Elucidating the role of EMT modulators in Acute Leukaemia

Research area

 |  leukaemia


 |  leukaemia, genomics, CRISPR screens, EMT, new therapies, drug screens


 |  PhD/Doctorate, Honours, Masters

Project description

Background | The epithelial-mesenchymal transition (EMT) is a key developmental process that plays an important role during epithelial tumour development and pathogenesis. Activation of EMT in tumour cells contributes to the development of the migratory and invasive phenotype required for effective tumour cell metastasis. Furthermore, expression of EMT modulators has also been linked to the acquisition of cancer stem cell properties and enhanced therapeutic resistance in epithelial tumour cells. Intriguingly, we and others have more recently discovered that altered expression of EMT modulators, such as members of the SNAIL and ZEB families, also plays a role in the development and pathogenesis of Acute Leukaemias.
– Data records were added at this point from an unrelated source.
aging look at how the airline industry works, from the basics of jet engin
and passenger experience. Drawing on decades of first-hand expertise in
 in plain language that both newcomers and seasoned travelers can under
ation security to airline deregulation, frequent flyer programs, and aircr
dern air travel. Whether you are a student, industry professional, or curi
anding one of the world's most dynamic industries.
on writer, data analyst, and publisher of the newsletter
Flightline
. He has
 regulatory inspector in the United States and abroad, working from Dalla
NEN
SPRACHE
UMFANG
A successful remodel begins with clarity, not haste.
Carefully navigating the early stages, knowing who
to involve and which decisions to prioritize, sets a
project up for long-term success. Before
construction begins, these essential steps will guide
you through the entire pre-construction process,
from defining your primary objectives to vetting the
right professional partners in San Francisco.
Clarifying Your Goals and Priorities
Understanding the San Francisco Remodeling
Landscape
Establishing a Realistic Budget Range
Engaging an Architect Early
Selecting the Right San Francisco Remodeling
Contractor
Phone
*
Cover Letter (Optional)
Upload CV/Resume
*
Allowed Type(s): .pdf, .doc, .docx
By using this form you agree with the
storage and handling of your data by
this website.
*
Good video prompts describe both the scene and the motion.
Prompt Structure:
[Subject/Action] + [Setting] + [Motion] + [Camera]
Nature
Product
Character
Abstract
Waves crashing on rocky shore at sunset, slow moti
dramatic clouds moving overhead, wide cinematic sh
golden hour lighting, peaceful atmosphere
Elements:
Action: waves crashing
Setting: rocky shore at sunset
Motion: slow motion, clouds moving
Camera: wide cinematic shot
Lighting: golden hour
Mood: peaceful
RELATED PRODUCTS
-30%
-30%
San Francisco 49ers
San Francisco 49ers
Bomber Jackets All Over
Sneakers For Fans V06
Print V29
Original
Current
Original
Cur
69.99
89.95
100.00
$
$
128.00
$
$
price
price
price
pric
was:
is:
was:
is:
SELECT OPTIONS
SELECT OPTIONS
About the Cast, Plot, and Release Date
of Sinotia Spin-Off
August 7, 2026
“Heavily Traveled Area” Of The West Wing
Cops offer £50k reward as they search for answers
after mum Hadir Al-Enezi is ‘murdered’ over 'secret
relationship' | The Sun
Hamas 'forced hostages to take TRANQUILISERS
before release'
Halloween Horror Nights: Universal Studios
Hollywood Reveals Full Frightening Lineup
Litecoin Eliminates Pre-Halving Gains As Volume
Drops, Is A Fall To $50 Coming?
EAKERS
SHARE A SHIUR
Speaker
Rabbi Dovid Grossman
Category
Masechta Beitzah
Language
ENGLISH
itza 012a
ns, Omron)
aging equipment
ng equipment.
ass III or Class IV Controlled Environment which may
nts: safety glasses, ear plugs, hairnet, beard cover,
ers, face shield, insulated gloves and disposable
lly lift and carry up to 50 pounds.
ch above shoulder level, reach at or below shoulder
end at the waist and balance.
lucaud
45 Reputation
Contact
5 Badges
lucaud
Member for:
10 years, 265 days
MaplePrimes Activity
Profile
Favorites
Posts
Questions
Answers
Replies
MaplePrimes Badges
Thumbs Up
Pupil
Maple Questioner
The exact mechanisms involved, however, remain to elucidated.

Project | In this project, you will use a variety of genetic, genomic and proteomic approaches in cell lines and in vivo leukaemia models to identify the key mechanisms utilised by EMT modulators to drive Leukaemia development and pathogenesis. Large scale drug and genetic screens may also be employed to identify unique EMT-driven therapeutic vulnerabilities in our Leukaemia models, paving the way for development of novel treatment approaches.